According to Ruby K. Payne, there are two main things that can help people leave generational poverty: education and relationships. Payne is one of the authors of “Bridges Out of Poverty: Strategies for Professionals and Communities,” the main concept being that people in generational poverty often use relationships as a driving force in decision-making.

As members of #Team211, are we focusing on relational or transactional interactions? For example, when someone is calling us for food needs, are we simply giving them the proper resources, or are we being the trusted gateway in which our communities feel safe and secure to ask for more? According to "Bridges Out of Poverty," “When people who once struggled with poverty, and have made it into middle class, are asked how they made the journey, the answer nine times out of ten has to do with relationship – a teacher, counselor, coach, or boss who made a suggestion or took an interest in them as an individual.”

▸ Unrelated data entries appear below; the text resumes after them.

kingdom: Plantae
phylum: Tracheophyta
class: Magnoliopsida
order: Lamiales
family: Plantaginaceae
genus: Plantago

Stephen Covey’s work on relationships in “The 7 Habits of Highly Effective People” breaks it down: are we seeking first to understand? This means asking questions and listening rather than quickly judging and diagnosing. Yes, this may be the 50th call today you’ve taken about food, but are you really listening to what is being said, and doing so in a kind and courteous manner?

It’s more work and more draining but a famous saying goes “when someone asks you to go a mile with them go two” that’s where miracles happen."